KEY CONCEPTS
Bending the climate curve won’t be easy. Even with temporarily lower emissions during the pandemic, greenhouse gas concentrations continue to rise. That’s because Earth is like a plugged-up bathtub—slowing the flow doesn’t mean the tub will stop filling.
Air quality is a different story; CO2 stays in the atmosphere for hundreds to thousands of years, while other air pollutants are gone much sooner. We’ll discuss this in a future release.
CO2 levels peak annually every May, as plants in the Northern Hemisphere use CO2 to grow. Once again, this year’s peak will be the highest in human history.
In the first three months of 2020, global temperatures were nearly 1.5°C (2.7°F) above a preindustrial baseline. That’s the second-warmest on record, and close to the “stretch” goal of the Paris Climate Agreement.
READY-TO-USE GRAPHICS
Bending the climate curve won’t be easy. Even with global lockdowns, atmospheric carbon dioxide (CO2) is set to reach its highest level in three million years. Annual emissions of CO2 may fall as much as 8% this year—six times more than they did during the 2008 financial crisis. But this is not a sustainable way to reduce emissions. And as experts from NOAA and Scripps explain, the current drop in emissions has had no visible effect on the overall concentration thus far.
That’s why curbing climate change is such a challenge. Since CO2 stays in the atmosphere for hundreds to thousands of years, net emissions must drop to zero before the concentration will stabilize. If the atmosphere is a plugged-up bathtub, slowing the tap (emissions) doesn’t mean the tub (concentration) will stop filling.
CO2 varies seasonally; the global concentration peaks in May as the Northern Hemisphere’s plants accelerate their use of CO2 to grow. Still, the year-to-year increase is unmistakable—with last month’s peak above 416 ppm. The last time CO2 levels were that high, trees grew near the South Pole and sea levels were 50 to 80 feet higher than today.
It’s not just CO2. Last year, other key greenhouse gases like methane and nitrous oxide also reached record-high modern concentrations. Methane levels are nearly triple the preindustrial amount—a rise that may account for 17% of global warming since then (vs. 66% from CO2). Though methane has a much shorter lifetime in the atmosphere, its heat-trapping potential is 28 times greater than the equivalent CO2 over 100 years. And according to recent research, methane emissions from America’s largest oilfield may be double that of previous estimates.
More heat-trapping gases lead to higher temperatures, bringing the climate change impacts that are affecting us here and now. So far, this year is the world’s second hottest on record—with 2020’s global temperatures nearly 1.5°C (2.7°F) above a preindustrial baseline. While temperatures do vary a bit year-to-year, consistent warming above 1.5°C would bring even greater damage to food and water supplies, coral reefs, and more. Flattening this curve may be the greatest challenge of our time, but solutions do exist. From renewable energy to smarter agriculture to education, major actions today can lower the CO2 levels of the future.
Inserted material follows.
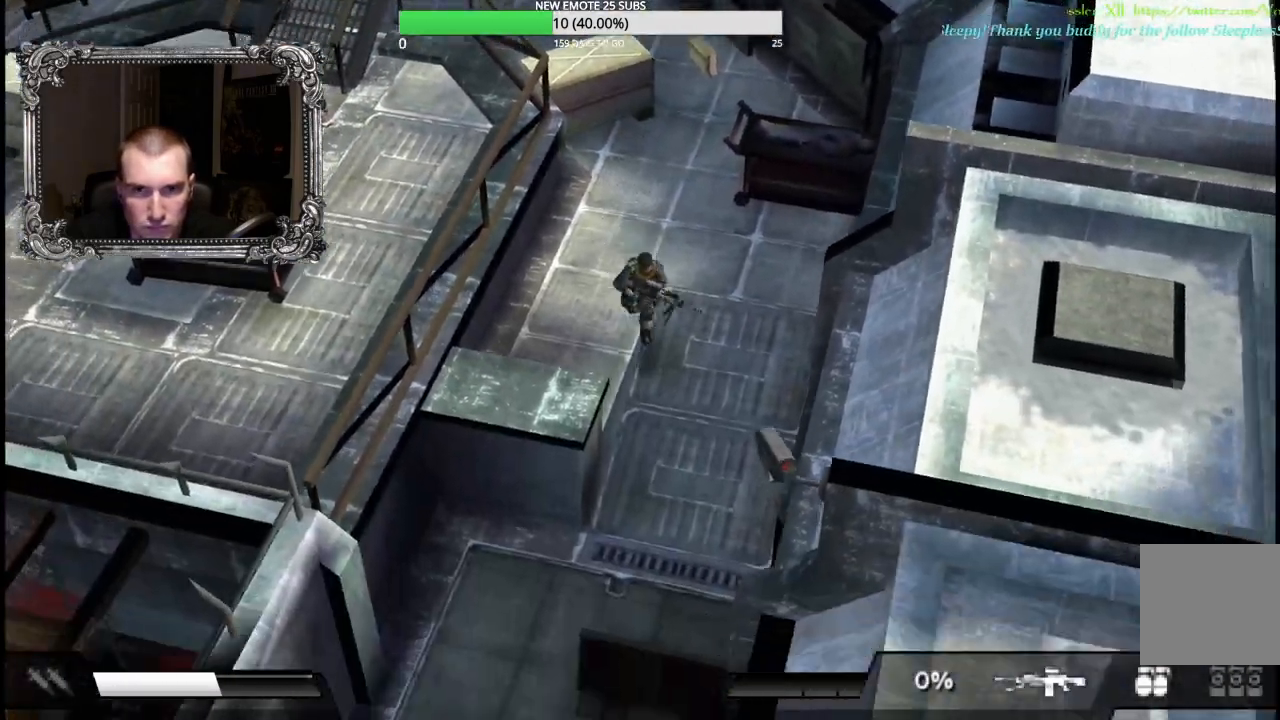
{"buttons": ["R2"], "left_stick": "down", "right_stick": "center", "events": [[100, "left_stick", "down"], [217, "left_stick", "down-left"], [483, "left_stick", "down"]]}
Note: As recent events make clear, air quality is a different story—since most air pollutants come and go much quicker than CO2. We’ll cover this more in the coming weeks.
EXPERTS TO INTERVIEW
Pieter Tans, Chief Scientist, Global Monitoring Laboratory, NOAA Global Greenhouse Gas Reference Network, Pieter.Tans@noaa.gov
Ralph Keeling, Director, Scripps CO2 Program, rkeeling@ucsd.edu
Ahira Sánchez-Lugo, Physical Scientist, NOAA National Centers for Environmental Information (NCEI), Center for Weather and Climate (CWC), Ahira.Sanchez-Lugo@noaa.gov
*Available for interviews in Spanish and English
Derek “Deke” Arndt, Chief, Climate Monitoring Branch, NOAA National Centers for Environmental Information (NCEI), Derek.Arndt@noaa.gov
METHODOLOGY
CO2 data from Mauna Loa, Hawaii is reported by NOAA’s Earth System Research Laboratory Global Monitoring Division. Calculations of average annual global temperature are performed independently at NASA and NOAA (among other groups). Climate Central combines these and compares temperatures to an earlier 1880-1910 baseline to assess warming closer to the preindustrial era.